Iraq tried every way possible to obtain nuclear weapons technology. That it did not succeed at the onset of the Gulf War in possessing a single weapon or device speaks volumes about the availability of equipment and materials.

Despite the scare stories about Soviet nuclear bombs for sale on the black market, the fact remains that the Soviet Union had sophisticated security that is still intact and monitored. All the reported incidents of theft or smuggling were of small or insignificant amounts of nuclear materials, mostly not weapons grade.

Materials and literature about nuclear weapons found in Al Qaeda's Afghan hide-outs confirms our understanding of the problems faced by terrorists. Regardless of his wealth and determination, Bin Laden's nuclear quest seems to be a rudimentary program carried out mostly by amateurs.
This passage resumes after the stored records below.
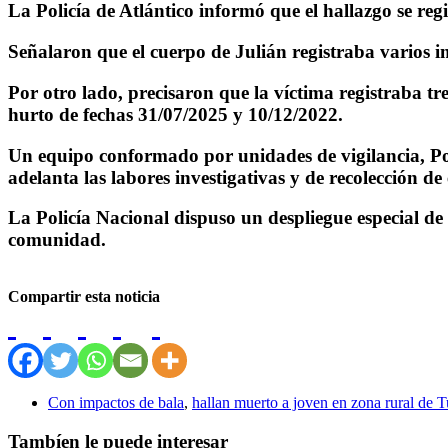
La Policía de Atlántico informó que el hallazgo se regi
Señalaron que el cuerpo de Julián registraba varios i
Por otro lado, precisaron que la víctima registraba tre
hurto de fechas 31/07/2025 y 10/12/2022.
Un equipo conformado por unidades de vigilancia, Poli
adelanta las labores investigativas y de recolección d
La Policía Nacional dispuso un despliegue especial de 
comunidad.
Compartir esta noticia
Con impactos de bala
,
hallan muerto a joven en zona rural de 
Tambíen le puede interesar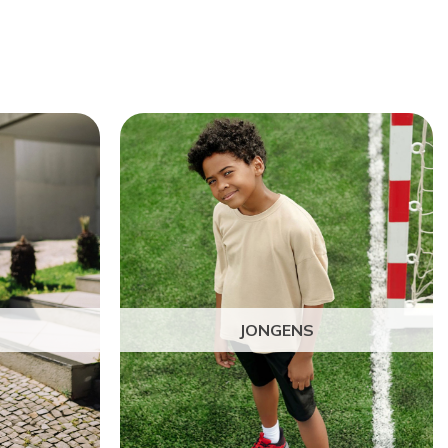
JONGENS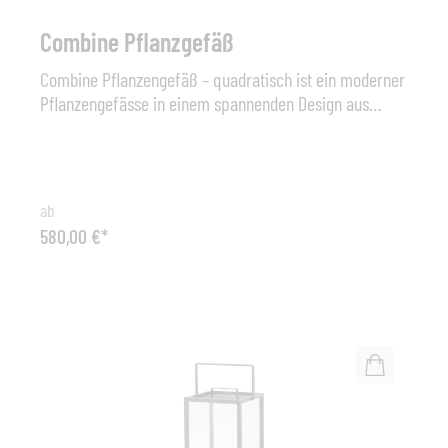
Combine Pflanzgefäß
Combine Pflanzengefäß – quadratisch ist ein moderner
Pflanzengefässe in einem spannenden Design aus
einem Materialmix. Warmes Teak und
stromlinienförmiges, pulverbeschichtetes Aluminium
verleihen einen einzigartigen Look, der in praktisch
jede Umgebung passt. Pflanzen Sie Ihre
ab
Lieblingskräuter, -blumen oder -bäume und verleihen
580,00 €*
Sie Ihrer Terrasse oder Ihrem Balkon einen schönen,
grünen Akzent. Cane-line teak ist genehmigt und
bewaldet gemäß dem SVLK Zertifizierungssystem. Das
pulverbeschichtete Aluminium sorgt für eine schlag-
und kratzfeste Oberfläche. Maße: B 53 cm x T 53 cm x
H 40 cm , Teak / Aluminium lava grey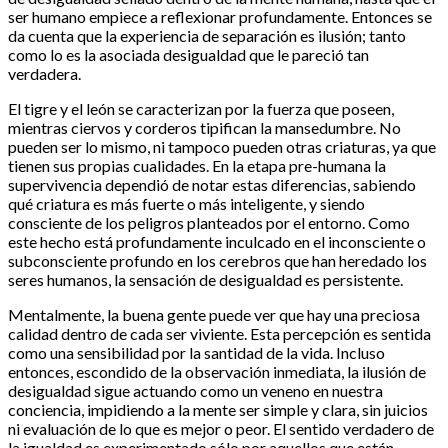
ser humano empiece a reflexionar profundamente. Entonces se
da cuenta que la experiencia de separación es ilusión; tanto
como lo es la asociada desigualdad que le pareció tan
verdadera.
El tigre y el león se caracterizan por la fuerza que poseen,
mientras ciervos y corderos tipifican la mansedumbre. No
pueden ser lo mismo, ni tampoco pueden otras criaturas, ya que
tienen sus propias cualidades. En la etapa pre-humana la
supervivencia dependió de notar estas diferencias, sabiendo
qué criatura es más fuerte o más inteligente, y siendo
consciente de los peligros planteados por el entorno. Como
este hecho está profundamente inculcado en el inconsciente o
subconsciente profundo en los cerebros que han heredado los
seres humanos, la sensación de desigualdad es persistente.
Mentalmente, la buena gente puede ver que hay una preciosa
calidad dentro de cada ser viviente. Esta percepción es sentida
como una sensibilidad por la santidad de la vida. Incluso
entonces, escondido de la observación inmediata, la ilusión de
desigualdad sigue actuando como un veneno en nuestra
conciencia, impidiendo a la mente ser simple y clara, sin juicios
ni evaluación de lo que es mejor o peor. El sentido verdadero de
la igualdad es experimentado sólo por aquellos que están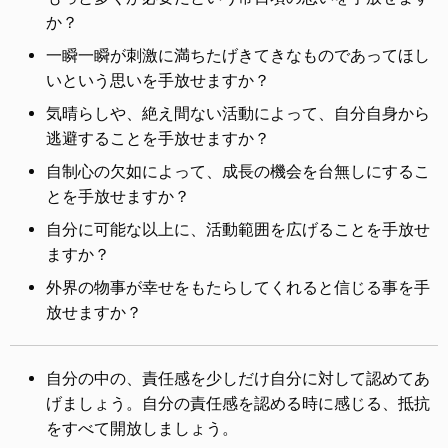
か？
一瞬一瞬が刺激に満ちたげきてきなものであってほし
いという思いを手放せますか？
気晴らしや、絶え間ない活動によって、自分自身から
逃避することを手放せますか？
自制心の欠如によって、成長の機会を台無しにするこ
とを手放せますか？
自分に可能な以上に、活動範囲を広げることを手放せ
ますか？
外界の物事が幸せをもたらしてくれると信じる事を手
放せますか？
自分の中の、責任感を少しだけ自分に対して認めてあ
げましょう。自分の責任感を認める時に感じる、抵抗
をすべて開放しましょう。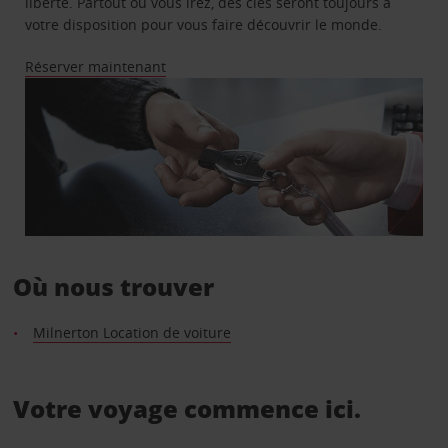
liberté. Partout où vous irez, des clés seront toujours à
votre disposition pour vous faire découvrir le monde.
Réserver maintenant
Où nous trouver
Milnerton Location de voiture
Votre voyage commence ici.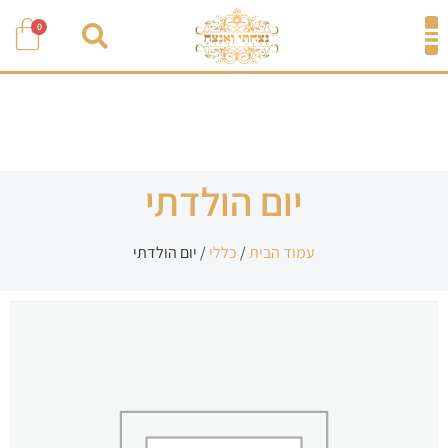
0
יום הולדתי
עמוד הבית
/
כללי
/ יום הולדתי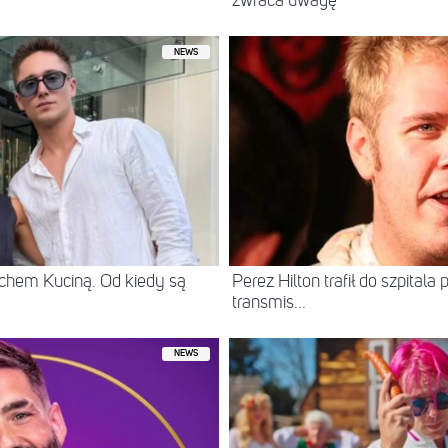
zwraca uwagę
NEWS
chem Kuciną. Od kiedy są
Perez Hilton trafił do szpital
transmis...
NEWS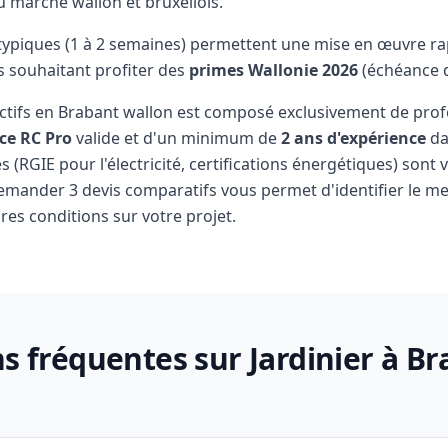
u marché wallon et bruxellois.
 typiques (1 à 2 semaines) permettent une mise en œuvre ra
s souhaitant profiter des
primes Wallonie 2026
(échéance d
actifs en Brabant wallon est composé exclusivement de pro
ce RC Pro
valide et d'un minimum de
2 ans d'expérience
da
(RGIE pour l'électricité, certifications énergétiques) sont v
 Demander 3 devis comparatifs vous permet d'identifier le mei
res conditions sur votre projet.
s fréquentes sur Jardinier à B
But this does not mean that terrorists can't develop radiation or germ warfare weapons. With a small core of scientists and engineers, the South Africans have made weapons relatively inexpensively that can produce explosions equivalent to the bomb used on Hiroshima.

Death and Damage

A terrorist would have more modest objectives. The radiation and contamination associated with the explosion of a weapon of less than one kiloton could cause tremendous death and damage and would be a nightmare to decontaminate and clean up.

This brings many possibilities into play, including simpler but less-efficient designs and the possibility of assembling a weapon by smuggling in parts.
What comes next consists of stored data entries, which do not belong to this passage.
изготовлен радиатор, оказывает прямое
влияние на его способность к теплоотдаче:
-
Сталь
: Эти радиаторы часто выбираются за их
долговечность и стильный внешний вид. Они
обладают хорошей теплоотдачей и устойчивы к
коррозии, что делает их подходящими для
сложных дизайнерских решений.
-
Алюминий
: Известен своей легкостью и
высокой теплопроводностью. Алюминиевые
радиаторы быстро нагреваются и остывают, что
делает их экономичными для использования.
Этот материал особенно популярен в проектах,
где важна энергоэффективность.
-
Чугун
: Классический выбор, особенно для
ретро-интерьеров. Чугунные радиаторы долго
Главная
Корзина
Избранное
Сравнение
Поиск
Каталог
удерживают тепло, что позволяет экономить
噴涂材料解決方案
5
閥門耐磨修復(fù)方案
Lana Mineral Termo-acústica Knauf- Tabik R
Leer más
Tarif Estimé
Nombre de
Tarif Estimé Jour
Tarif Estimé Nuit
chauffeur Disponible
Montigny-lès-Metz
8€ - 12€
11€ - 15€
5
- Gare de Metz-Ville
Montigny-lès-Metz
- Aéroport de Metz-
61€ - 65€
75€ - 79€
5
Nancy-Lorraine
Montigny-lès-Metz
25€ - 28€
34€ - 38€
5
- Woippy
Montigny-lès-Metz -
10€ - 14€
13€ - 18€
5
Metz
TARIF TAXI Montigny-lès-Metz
Many stories are carried in the media about suitcase bombs, which actually are the more sophisticated version of this. A terrorist might find it easier to bring in components and assemble a nuclear weapon inside the U.S. than to bring in a whole bomb in a suitcase.

As we found through our purchasing networks in Iraq, almost any component for a nuclear weapon can be bought on the black market. The most difficult item to obtain was the actual nuclear fissile material needed for the bomb core. Bomb-grade uranium is easily transportable because it has little radioactivity. If a terrorist could get just 100 pounds of the stuff, then putting together a simple gun-type bomb or device would be possible with minimal expertise and no need for the advanced explosives and triggering mechanisms. I don't think bomb-grade uranium is available for purchase outside Russia, which means it is essential that the U.S. continue to support Russia's program for controlling nuclear materials.

The radioactive materials available in spent reactor fuel rods are good candidates for radiation weapons. But a large number would be required. They leak, and they create a radiation hazard to those nearby. Leakage also makes them easily detectable. The U.S. has stopped processing spent fuel rods, but several U.S. storage areas are used as repositories. If a terrorist could get some rods, then all he would need would be any available explosive, such as TNT, and he would have a radiation weapon.

Then there is the scariest possibility of all: Iraq has the capability to produce biological agents, including anthrax, in large quantities--not just raw anthrax in liquid form, which almost anybody can prepare, but in a powder that is effective as a terrorist tool. Whether Hussein was involved in providing the spores and powder that hit Congress, the Postal Service and other people and institutions is irrelevant; it's his capability to do it that should concern us.

Iraq's germ warfare program was perfected during its war with Iran in the 1980s. Little known outside scientific circles is the fact that Hussein even experimented on humans, starting around 1985 with anthrax. Cholera was developed as a weapon as well and employed in experiments on villagers in the Kurdish north. Iraq's germ warfare equipment and stocks were supposedly destroyed under the direction of U.N. inspectors after Desert Storm. But Hussein managed to hide quite a bit of it, as well as the biologists who worked on the weapons.

German intelligence estimates that Iraq will produce three atomic weapons by 2005. Reports of terrorists trying to get their hands on crop-dusters also point to Iraq. Even before Desert Storm, Hussein's scientists had modified crop-dusters for spraying biowarfare agents. They also had fitted a fighter plane with a spray tank.